Ainda a barbárie
O conflito israelo-palestiniano teve nos últimos dias mais um episódio, dramático, visceral. Independentemente das suas causas, do lado de que nos sintamos mais próximos, da racionalidade que queiramos impor como pauta de leitura mais distanciada, é muito difícil fugir à violência que significam bebés decapitados em 2023.
Não é novidade, sequer, no plano da violência. A Europa dita civilizada, de militares louros e cintilantes, teve-o, em pleno século XX. O regime de Pol Pot também, umas décadas passadas, arremessadas crianças de colo contra troncos de árvores à frente de seus pais. E tem-no agora também aquela zona solarenga de drama que é Israel e a Faixa de Gaza. O objetivo é, naturalmente, o mesmo e estruturalmente terrorista. Amedrontar a um ponto que iniba a reação racional e desloque qualquer conflito para a loucura mais epidérmica que, no limite, pode quase ser a anomia na reação e no entendimento da realidade.
Não é estranho que, agora, se siga um período, seguramente longo, de conflito mais evidente, mais sangrento, mais vingativo. Quando um dos Estados do mundo que mais gasta em defesa e segurança é atacado desta forma, não poderá ser outra a reação.
O objetivo do terrorismo é precisamente o de dar projeção a uma realidade, pelo espetáculo que cria a propósito do mal. As pessoas, a vida, as ligações supostamente partilhadas entre seres humanos são apenas instrumentais nessa lógica. Este novo 11 de Setembro, mesmo que disperso por povoados no meio do pó e da areia, numa zona longínqua e incompreensível para muitos, vem reforçar aquela que parece ser a irremediável cisão entre povos sempre próximos na história - e sempre inconciliáveis.
Como pode o mundo responder a isto? Deve fazê-lo?
Sim, pode e deve. As Nações Unidas e o seu acervo de direito internacional e humanitário, se não servirem para arbitrar com eficácia estas distorções à vida pacífica da comunidade internacional, no seu expoente máximo, para pouco servirão. Dir-se-á, sempre, que é quase impossível apaziguar a vindicta, forçar tranquilidade, anular ódios e objetivos de vida, passados entre gerações, entre governos, entre Estados. Para mais, o Ocidente, colocado entre a sua má consciência nascida do seu antissemitismo histórico e das consequências extremas a que o levou no século XX, e a distância civilizacional que sempre manteve dos regimes islâmicos teocráticos, tem grande dificuldade em lidar com o tema, de forma coerente e unívoca, dependente também da energia e do dinheiro que por aquelas terras grassa.
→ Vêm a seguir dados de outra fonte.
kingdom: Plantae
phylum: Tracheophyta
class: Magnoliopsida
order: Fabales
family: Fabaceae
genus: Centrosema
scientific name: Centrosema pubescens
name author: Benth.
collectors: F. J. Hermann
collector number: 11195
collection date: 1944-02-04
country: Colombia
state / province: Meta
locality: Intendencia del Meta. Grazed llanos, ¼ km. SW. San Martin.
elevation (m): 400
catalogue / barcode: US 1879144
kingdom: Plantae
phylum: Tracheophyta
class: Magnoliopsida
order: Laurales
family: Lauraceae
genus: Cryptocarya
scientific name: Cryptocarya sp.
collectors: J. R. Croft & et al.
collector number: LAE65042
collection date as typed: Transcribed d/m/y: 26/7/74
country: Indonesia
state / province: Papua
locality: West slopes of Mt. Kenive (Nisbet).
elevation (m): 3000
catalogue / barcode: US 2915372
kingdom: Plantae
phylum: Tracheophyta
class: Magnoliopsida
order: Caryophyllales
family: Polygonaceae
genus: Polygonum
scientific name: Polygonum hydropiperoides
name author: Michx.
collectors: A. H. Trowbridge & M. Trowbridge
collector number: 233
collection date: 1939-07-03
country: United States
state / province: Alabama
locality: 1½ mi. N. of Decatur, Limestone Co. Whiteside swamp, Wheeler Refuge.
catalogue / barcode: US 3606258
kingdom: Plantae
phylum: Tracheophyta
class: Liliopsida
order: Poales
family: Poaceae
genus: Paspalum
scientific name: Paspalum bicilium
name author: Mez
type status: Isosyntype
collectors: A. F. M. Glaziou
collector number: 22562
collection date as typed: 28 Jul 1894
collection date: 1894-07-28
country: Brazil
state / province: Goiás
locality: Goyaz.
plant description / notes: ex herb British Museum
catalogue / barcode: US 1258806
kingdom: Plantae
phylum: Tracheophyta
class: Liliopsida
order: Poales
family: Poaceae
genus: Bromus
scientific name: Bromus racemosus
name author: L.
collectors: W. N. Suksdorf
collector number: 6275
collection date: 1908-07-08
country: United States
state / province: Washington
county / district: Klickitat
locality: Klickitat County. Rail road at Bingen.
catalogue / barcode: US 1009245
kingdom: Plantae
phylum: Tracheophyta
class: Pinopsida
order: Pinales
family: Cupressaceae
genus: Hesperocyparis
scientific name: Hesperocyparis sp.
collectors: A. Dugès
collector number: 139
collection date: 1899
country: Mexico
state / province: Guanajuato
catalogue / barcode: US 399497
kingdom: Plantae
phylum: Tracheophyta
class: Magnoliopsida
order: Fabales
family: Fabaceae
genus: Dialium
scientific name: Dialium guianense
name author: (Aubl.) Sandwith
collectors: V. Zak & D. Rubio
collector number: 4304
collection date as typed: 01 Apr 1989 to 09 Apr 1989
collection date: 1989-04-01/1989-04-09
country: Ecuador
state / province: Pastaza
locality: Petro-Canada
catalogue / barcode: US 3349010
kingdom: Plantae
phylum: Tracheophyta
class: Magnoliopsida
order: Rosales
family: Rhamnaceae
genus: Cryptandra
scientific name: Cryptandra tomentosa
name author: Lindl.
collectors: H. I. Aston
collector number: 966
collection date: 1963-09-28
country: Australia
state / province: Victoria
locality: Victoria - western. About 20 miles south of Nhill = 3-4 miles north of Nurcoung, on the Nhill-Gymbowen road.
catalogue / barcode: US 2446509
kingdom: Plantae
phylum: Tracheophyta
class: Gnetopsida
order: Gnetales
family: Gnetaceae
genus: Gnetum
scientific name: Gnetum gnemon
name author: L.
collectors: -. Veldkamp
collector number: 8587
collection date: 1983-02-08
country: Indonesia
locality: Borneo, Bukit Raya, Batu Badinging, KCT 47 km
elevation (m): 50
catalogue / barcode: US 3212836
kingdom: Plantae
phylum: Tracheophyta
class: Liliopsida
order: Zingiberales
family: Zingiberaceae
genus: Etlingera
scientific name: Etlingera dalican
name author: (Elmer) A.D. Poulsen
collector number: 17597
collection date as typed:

Perante este tipo de dilemas históricos, uma solução adotada tem sido a do pragmatismo e a de procurar resolver subtema por subtema, questão por questão, evitando as grandes cisões e os grandes desafios. Isto significa, por exemplo, evitar temas como o da legitimidade. Qual a legitimidade que pode justificar a mortandade de crianças, jovens, civis, surpreendidos numa manhã de sábado? Absolutamente nenhuma. Mas, se há um tempo em que a diplomacia pode justificar o seu valor e o seu sentido, é seguramente este. Com o leste da Europa em fogo e com a bacia do Mediterrâneo a arder, tudo se anuncia difícil, equívoco, imprevisível. Por isso são precisos estadistas e negociadores, mesmo quando parece que só são necessárias mais armas e mais soldados.